Could financial institutions hold the key to accounting for natural capital?

Accounting for natural capital is critical to correct the massive built-in flaw in the modern world’s prevailing economic system – the fact that it largely ignores natural capital, despite being inescapably dependent upon it.

The concept is taking hold. Initiatives like Wealth Accounting and the Valuation of Ecosystem Services (WAVES) and The Economics of Ecosystems and Biodiversity (TEEB) provide strategies to help tell the whole story of the world’s capital. The Global Canopy Programme, UNEP Finance Initiative, and the Sustainability Study Centre of FGV (a Brazilian higher education institution) working together have convened the Natural Capital Declaration. Our thinking: financial institutions have considerable indirect ecological footprints through their customers and directly through their purchasing decisions - it makes sense that the institutions we go to for future wealth and security should invest in activities that protect, rather than erode, natural capital.

Signatories are committing  to work towards ‘embedding’ or ‘integrating’ natural capital considerations into the decision-making processes of all financial products and services, including loans, investments and insurance policies.

Developing a workable methodology for financial institutions to account for natural capital is not going to be simple in practice – but we must move in this direction.  What barriers should we expect and how can we overcome them?  Could the shift by financial institutions to integrate natural capital accounting into decisions be the tipping point?

Author bio: 
Christina is the Communications Coordinator at the Global Canopy Programme. She has worked in conservation since 2004 when she joined Taiwanese NGO Wild at Heart Legal Defense Association. More recently, she co-ran a wildlife centre for the Whale and Dolphin Conservation Society (WDCS) in Scotland, and coordinated the media work of the Royal Society for the Protection of Birds (RSPB) in south east England. Her work has included writing, translating, lobbying and film-making, with a particular emphasis on birds and Taiwan’s Indo-Pacific humpback dolphins. She studied Mechanical Engineering and Chinese at the University of Edinburgh, and has an MSc. in Sustainable Development from the University of Stirling.

Comments

ddow420

Taking natural capital

Taking natural capital effects into consideration when making financial transactions seems like a good idea.  My fear is that ENGOs involved in the RIO+20 conference may confuse this idea with their opposition to having financial institutions commodify ecosystem services and natural capital (i.e. using market mechanisms to conserve nature and the support it provides to support our socioeconomic system).  This private enterprise approach has had negative impacts in third world countries and their local institutions.  There was a informative program today on "Democracy Now" about this topic.

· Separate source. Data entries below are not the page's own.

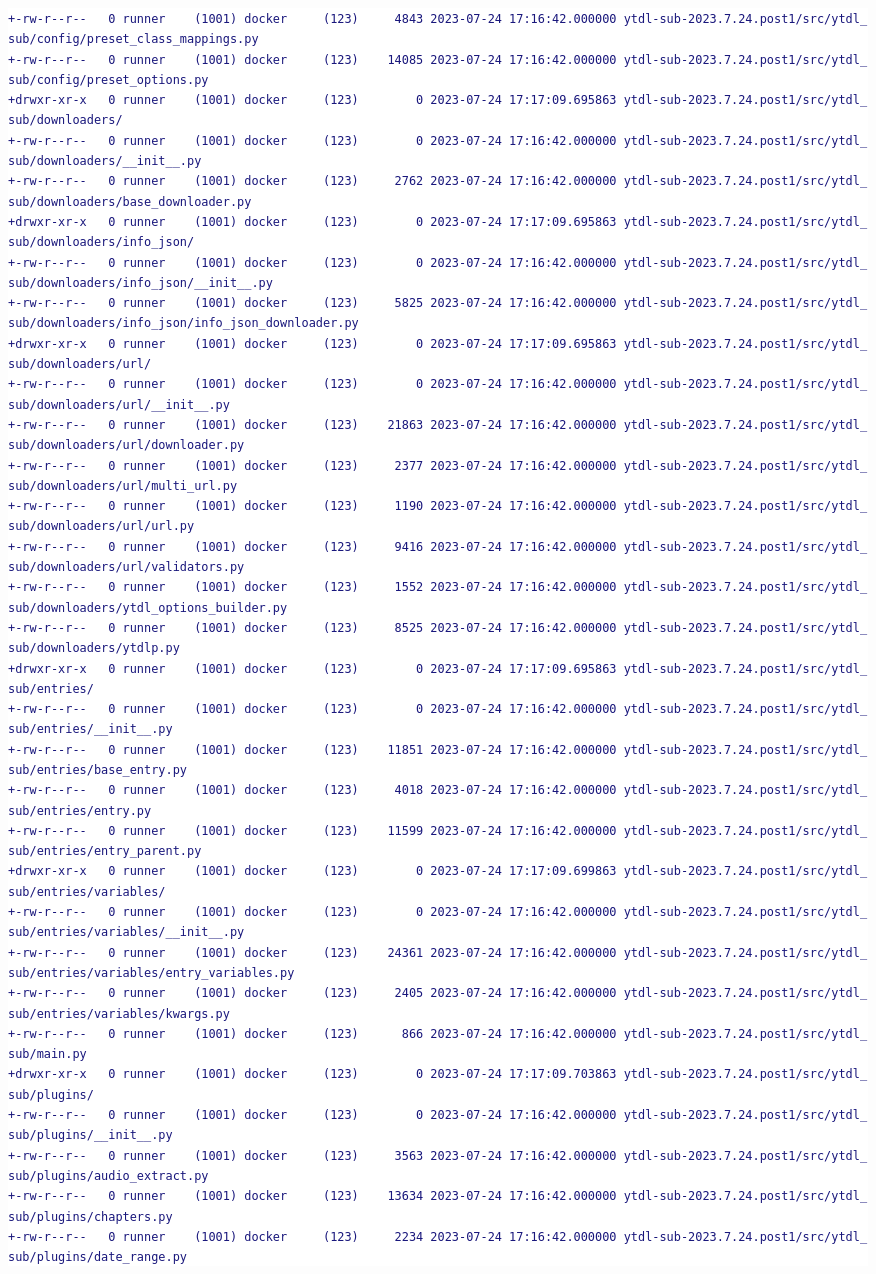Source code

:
 ```diff
+-rw-r--r--   0 runner    (1001) docker     (123)     4843 2023-07-24 17:16:42.000000 ytdl-sub-2023.7.24.post1/src/ytdl_sub/config/preset_class_mappings.py
+-rw-r--r--   0 runner    (1001) docker     (123)    14085 2023-07-24 17:16:42.000000 ytdl-sub-2023.7.24.post1/src/ytdl_sub/config/preset_options.py
+drwxr-xr-x   0 runner    (1001) docker     (123)        0 2023-07-24 17:17:09.695863 ytdl-sub-2023.7.24.post1/src/ytdl_sub/downloaders/
+-rw-r--r--   0 runner    (1001) docker     (123)        0 2023-07-24 17:16:42.000000 ytdl-sub-2023.7.24.post1/src/ytdl_sub/downloaders/__init__.py
+-rw-r--r--   0 runner    (1001) docker     (123)     2762 2023-07-24 17:16:42.000000 ytdl-sub-2023.7.24.post1/src/ytdl_sub/downloaders/base_downloader.py
+drwxr-xr-x   0 runner    (1001) docker     (123)        0 2023-07-24 17:17:09.695863 ytdl-sub-2023.7.24.post1/src/ytdl_sub/downloaders/info_json/
+-rw-r--r--   0 runner    (1001) docker     (123)        0 2023-07-24 17:16:42.000000 ytdl-sub-2023.7.24.post1/src/ytdl_sub/downloaders/info_json/__init__.py
+-rw-r--r--   0 runner    (1001) docker     (123)     5825 2023-07-24 17:16:42.000000 ytdl-sub-2023.7.24.post1/src/ytdl_sub/downloaders/info_json/info_json_downloader.py
+drwxr-xr-x   0 runner    (1001) docker     (123)        0 2023-07-24 17:17:09.695863 ytdl-sub-2023.7.24.post1/src/ytdl_sub/downloaders/url/
+-rw-r--r--   0 runner    (1001) docker     (123)        0 2023-07-24 17:16:42.000000 ytdl-sub-2023.7.24.post1/src/ytdl_sub/downloaders/url/__init__.py
+-rw-r--r--   0 runner    (1001) docker     (123)    21863 2023-07-24 17:16:42.000000 ytdl-sub-2023.7.24.post1/src/ytdl_sub/downloaders/url/downloader.py
+-rw-r--r--   0 runner    (1001) docker     (123)     2377 2023-07-24 17:16:42.000000 ytdl-sub-2023.7.24.post1/src/ytdl_sub/downloaders/url/multi_url.py
+-rw-r--r--   0 runner    (1001) docker     (123)     1190 2023-07-24 17:16:42.000000 ytdl-sub-2023.7.24.post1/src/ytdl_sub/downloaders/url/url.py
+-rw-r--r--   0 runner    (1001) docker     (123)     9416 2023-07-24 17:16:42.000000 ytdl-sub-2023.7.24.post1/src/ytdl_sub/downloaders/url/validators.py
+-rw-r--r--   0 runner    (1001) docker     (123)     1552 2023-07-24 17:16:42.000000 ytdl-sub-2023.7.24.post1/src/ytdl_sub/downloaders/ytdl_options_builder.py
+-rw-r--r--   0 runner    (1001) docker     (123)     8525 2023-07-24 17:16:42.000000 ytdl-sub-2023.7.24.post1/src/ytdl_sub/downloaders/ytdlp.py
+drwxr-xr-x   0 runner    (1001) docker     (123)        0 2023-07-24 17:17:09.695863 ytdl-sub-2023.7.24.post1/src/ytdl_sub/entries/
+-rw-r--r--   0 runner    (1001) docker     (123)        0 2023-07-24 17:16:42.000000 ytdl-sub-2023.7.24.post1/src/ytdl_sub/entries/__init__.py
+-rw-r--r--   0 runner    (1001) docker     (123)    11851 2023-07-24 17:16:42.000000 ytdl-sub-2023.7.24.post1/src/ytdl_sub/entries/base_entry.py
+-rw-r--r--   0 runner    (1001) docker     (123)     4018 2023-07-24 17:16:42.000000 ytdl-sub-2023.7.24.post1/src/ytdl_sub/entries/entry.py
+-rw-r--r--   0 runner    (1001) docker     (123)    11599 2023-07-24 17:16:42.000000 ytdl-sub-2023.7.24.post1/src/ytdl_sub/entries/entry_parent.py
+drwxr-xr-x   0 runner    (1001) docker     (123)        0 2023-07-24 17:17:09.699863 ytdl-sub-2023.7.24.post1/src/ytdl_sub/entries/variables/
+-rw-r--r--   0 runner    (1001) docker     (123)        0 2023-07-24 17:16:42.000000 ytdl-sub-2023.7.24.post1/src/ytdl_sub/entries/variables/__init__.py
+-rw-r--r--   0 runner    (1001) docker     (123)    24361 2023-07-24 17:16:42.000000 ytdl-sub-2023.7.24.post1/src/ytdl_sub/entries/variables/entry_variables.py
+-rw-r--r--   0 runner    (1001) docker     (123)     2405 2023-07-24 17:16:42.000000 ytdl-sub-2023.7.24.post1/src/ytdl_sub/entries/variables/kwargs.py
+-rw-r--r--   0 runner    (1001) docker     (123)      866 2023-07-24 17:16:42.000000 ytdl-sub-2023.7.24.post1/src/ytdl_sub/main.py
+drwxr-xr-x   0 runner    (1001) docker     (123)        0 2023-07-24 17:17:09.703863 ytdl-sub-2023.7.24.post1/src/ytdl_sub/plugins/
+-rw-r--r--   0 runner    (1001) docker     (123)        0 2023-07-24 17:16:42.000000 ytdl-sub-2023.7.24.post1/src/ytdl_sub/plugins/__init__.py
+-rw-r--r--   0 runner    (1001) docker     (123)     3563 2023-07-24 17:16:42.000000 ytdl-sub-2023.7.24.post1/src/ytdl_sub/plugins/audio_extract.py
+-rw-r--r--   0 runner    (1001) docker     (123)    13634 2023-07-24 17:16:42.000000 ytdl-sub-2023.7.24.post1/src/ytdl_sub/plugins/chapters.py
+-rw-r--r--   0 runner    (1001) docker     (123)     2234 2023-07-24 17:16:42.000000 ytdl-sub-2023.7.24.post1/src/ytdl_sub/plugins/date_range.py
```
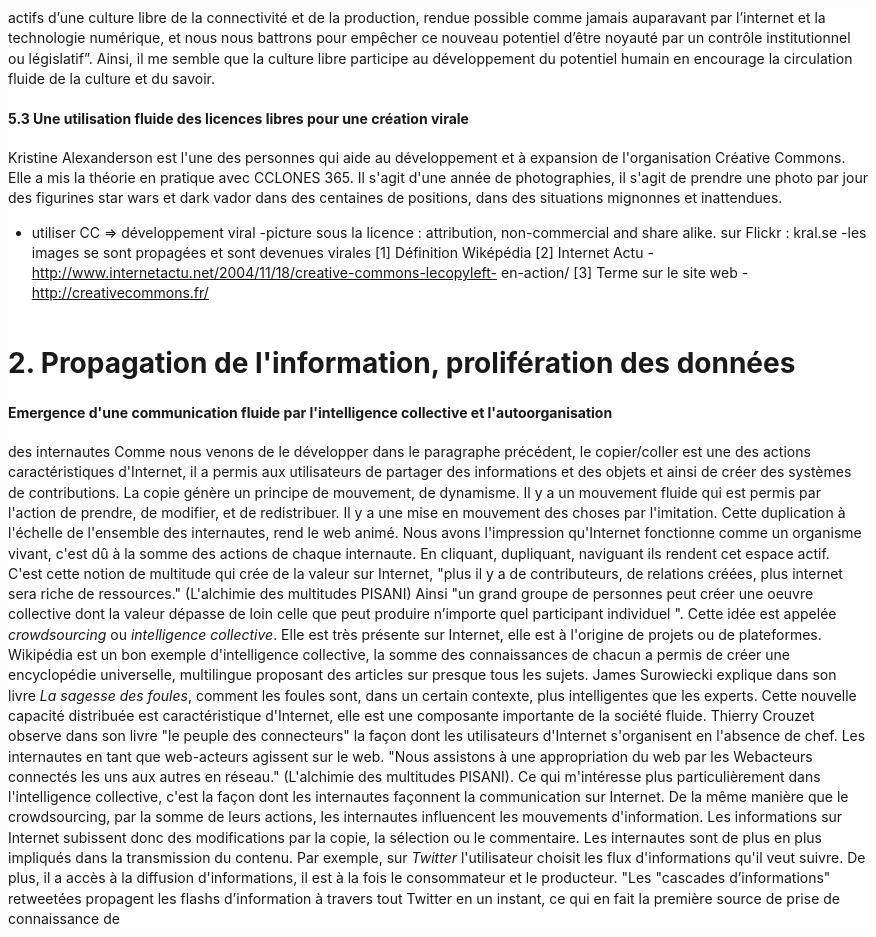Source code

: actifs d’une culture libre de la connectivité et de la production, rendue possible comme
jamais auparavant par l’internet et la technologie numérique, et nous nous battrons
pour empêcher ce nouveau potentiel d’être noyauté par un contrôle institutionnel ou
législatif”. Ainsi, il me semble que la culture libre participe au développement du
potentiel humain en encourage la circulation fluide de la culture et du savoir.
#### 5.3 Une utilisation fluide des licences libres pour une création virale
Kristine Alexanderson est l'une des personnes qui aide au développement et à
expansion de l'organisation Créative Commons. Elle a mis la théorie en pratique avec
CCLONES 365. Il s'agit d'une année de photographies, il s'agit de prendre une photo
par jour des figurines star wars et dark vador dans des centaines de positions, dans
des situations mignonnes et inattendues.
- utiliser CC => développement viral
-picture sous la licence : attribution, non-commercial and share alike.
sur Flickr : kral.se
-les images se sont propagées et sont devenues virales
[1] Définition Wiképédia
[2] Internet Actu - http://www.internetactu.net/2004/11/18/creative-commons-lecopyleft-
en-action/
[3] Terme sur le site web - http://creativecommons.fr/
# 2. Propagation de l'information, prolifération des données
#### Emergence d'une communication fluide par l'intelligence collective et l'autoorganisation
des internautes
Comme nous venons de le développer dans le paragraphe précédent, le copier/coller
est une des actions caractéristiques d'Internet, il a permis aux utilisateurs de partager
des informations et des objets et ainsi de créer des systèmes de contributions. La
copie génère un principe de mouvement, de dynamisme. Il y a un mouvement fluide
qui est permis par l'action de prendre, de modifier, et de redistribuer. Il y a une mise en
mouvement des choses par l'imitation.
Cette duplication à l'échelle de l'ensemble des internautes, rend le web animé. Nous
avons l'impression qu'Internet fonctionne comme un organisme vivant, c'est dû à la
somme des actions de chaque internaute. En cliquant, dupliquant, naviguant ils
rendent cet espace actif. C'est cette notion de multitude qui crée de la valeur sur
Internet, "plus il y a de contributeurs, de relations créées, plus internet sera riche de
ressources." (L'alchimie des multitudes PISANI)
Ainsi "un grand groupe de personnes peut créer une oeuvre collective dont la valeur
dépasse de loin celle que peut produire n’importe quel participant individuel ". Cette
idée est appelée _crowdsourcing_ ou _intelligence collective_. Elle est très présente
sur Internet, elle est à l'origine de projets ou de plateformes. Wikipédia est un bon
exemple d'intelligence collective, la somme des connaissances de chacun a permis de
créer une encyclopédie universelle, multilingue proposant des articles sur presque
tous les sujets. James Surowiecki explique dans son livre _La sagesse des foules_,
comment les foules sont, dans un certain contexte, plus intelligentes que les experts.
Cette nouvelle capacité distribuée est caractéristique d'Internet, elle est une
composante importante de la société fluide. Thierry Crouzet observe dans son livre "le
peuple des connecteurs" la façon dont les utilisateurs d'Internet s'organisent en
l'absence de chef. Les internautes en tant que web-acteurs agissent sur le web. "Nous
assistons à une appropriation du web par les Webacteurs connectés les uns aux
autres en réseau." (L'alchimie des multitudes PISANI).
Ce qui m'intéresse plus particulièrement dans l'intelligence collective, c'est la façon
dont les internautes façonnent la communication sur Internet. De la même manière
que le crowdsourcing, par la somme de leurs actions, les internautes influencent les
mouvements d'information. Les informations sur Internet subissent donc des
modifications par la copie, la sélection ou le commentaire. Les internautes sont de
plus en plus impliqués dans la transmission du contenu. Par exemple, sur _Twitter_
l'utilisateur choisit les flux d'informations qu'il veut suivre. De plus, il a accès à la
diffusion d'informations, il est à la fois le consommateur et le producteur. "Les
"cascades d’informations" retweetées propagent les flashs d’information à travers tout
Twitter en un instant, ce qui en fait la première source de prise de connaissance de

[^1]: Boris Beaude, _Internet, changer le monde. Changer la société_
[^2]: Lawrence Lessig, _L'avenir des idée_
[^1]: "Rip, Mix, Burn" campagne publicitaire Apple 2001
[^2]: "I believe that we live in an era where anything that can be expressed as bits will
[^1]: Richard Stallman, 1984
[^2]: Les quatre libertés qui définissent un logiciel libre GNU Project/Free Software
[^3]: Huygue, Pierre-Damien. Modernes sans modernité, op. cit., p. 111
[^1]: Kevin Donnot, _Code = design_
[^2]: «The new computer-generated environment [...] is a space [...] where userfriendliness
[^3]: «The illusion of completeness [...] The idea that anything can be achieved using
[^4]: "Proprietary software restricts our role to 'end users' or consumers of software; in
[^5]: Kevin Donnot, _Code = design_
[^1]: Annick Lantenois, _Ouvrir des chemins_
[^1]: "the open, collaborative workflow we have created for software development is so
[^2]: "GitHub wants to make collaborating on 3-D Design and printing as easy as
[^3]: OSP
[^1]: http://pierrelevyblog.com/2014/02/03/causerie-debat-sur-ieml-et-lesecosystemes-
[^2]: After the party - Peter Firth - Magazine : White Noise -Why a data-driven society
[^1]: Möbius, le web 2.0 et Darwin - Olivier Ertzscheid
[^2]: Fabrice Epelboin - http://fr.readwriteweb.com/2009/06/28/prospective/desdonnes-
[^]: Alex Iskold de Read/Write Web.
[^2]: Olivier Ertzscheid.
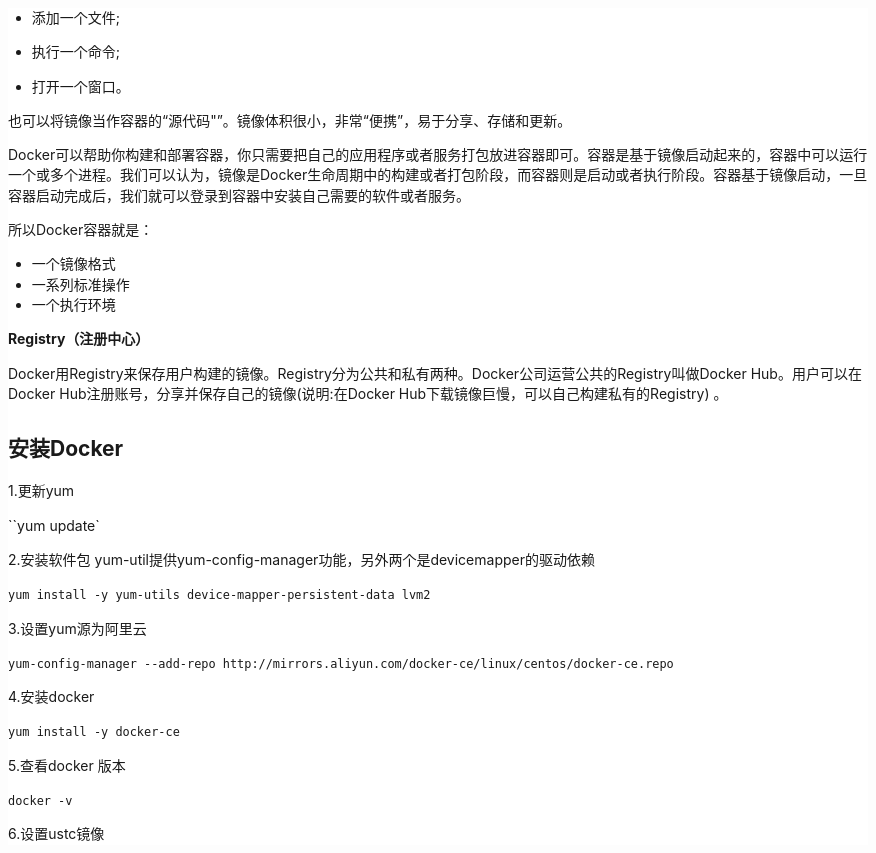 + 添加一个文件;
+ 执行一个命令;

+ 打开一个窗口。

也可以将镜像当作容器的“源代码"”。镜像体积很小，非常“便携”，易于分享、存储和更新。

Docker可以帮助你构建和部署容器，你只需要把自己的应用程序或者服务打包放进容器即可。容器是基于镜像启动起来的，容器中可以运行一个或多个进程。我们可以认为，镜像是Docker生命周期中的构建或者打包阶段，而容器则是启动或者执行阶段。容器基于镜像启动，一旦容器启动完成后，我们就可以登录到容器中安装自己需要的软件或者服务。

所以Docker容器就是：

+ 一个镜像格式
+ 一系列标准操作
+ 一个执行环境



**Registry（注册中心）**

Docker用Registry来保存用户构建的镜像。Registry分为公共和私有两种。Docker公司运营公共的Registry叫做Docker Hub。用户可以在Docker Hub注册账号，分享并保存自己的镜像(说明:在Docker Hub下载镜像巨慢，可以自己构建私有的Registry) 。



## 安装Docker

1.更新yum

``yum update`



2.安装软件包 yum-util提供yum-config-manager功能，另外两个是devicemapper的驱动依赖

```shell
yum install -y yum-utils device-mapper-persistent-data lvm2
```



3.设置yum源为阿里云

```shell
yum-config-manager --add-repo http://mirrors.aliyun.com/docker-ce/linux/centos/docker-ce.repo
```



4.安装docker

```shell
yum install -y docker-ce
```



5.查看docker 版本

```shell
docker -v
```



6.设置ustc镜像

Here in New England the sector or catch shares approach to managing public trust fishery resources has created a lot of controversy between commercial fishermen and saltwater anglers and between different sectors of the groundfish industry.  In this  system the groundfish quota or total available catch is determined by scientists, while the various fishing industry sectors divide up this quota based upon a formula developed by the Fishery Management Councils.  Since we have too many vessels, chasing too few groundfish in New England, there are equity issues in dividing the quota.  In theory the catch shares concept prevents overfishing of public fish resoures by dividing the precautionary catch targets amongst the different sectors.  Implementing this scheme has been difficult in practice. Fisheries natrual resource economists feel that this is the solution to our overfishing challenges for groundfish in New England.

The RIO+20 ENGOs use such experiences as the basis for their opposition to the commodification of natural capital and ecosystem services.  Some  traditional economists and conservation organizations see the free market approach as the pathway to future sustainability.  I don't share this point-of-view and see a need for an ecological economics perspective.

Tim Gieseke

A barrier is the traditional

A barrier is the traditional accounting foundation based on original cost and entropy.  The accounting world expects everything to deteriorate and become worthless as this is the case for human constructed infrastructure.  But the natural economy, through biology has created natural capital that has no initial cost (for humans) and then it appreciates in function and value as time passes.  Since humans have a tendency to create scarcity, where none existed previously, inflation and the purchase cost of the natural capital also increases.  It may be a paradigm shift barrier to move from the comfort and understanding of how infrastructure orderly crumbles in a finite period of time to understanding the continual abundance of natural capital that has the capacity to endure infinitely.  The field of ecological economics has matured enough to begin the framework and understanding of economic value of natural capital, perhaps this progress has not brought along enough ecological accountants that can begin to decipher the accounting system of natural capital.  But this will move along as the economic value of ecosystems has always existing in a big way and no economic system can endure with such as large externality dangling off the edge.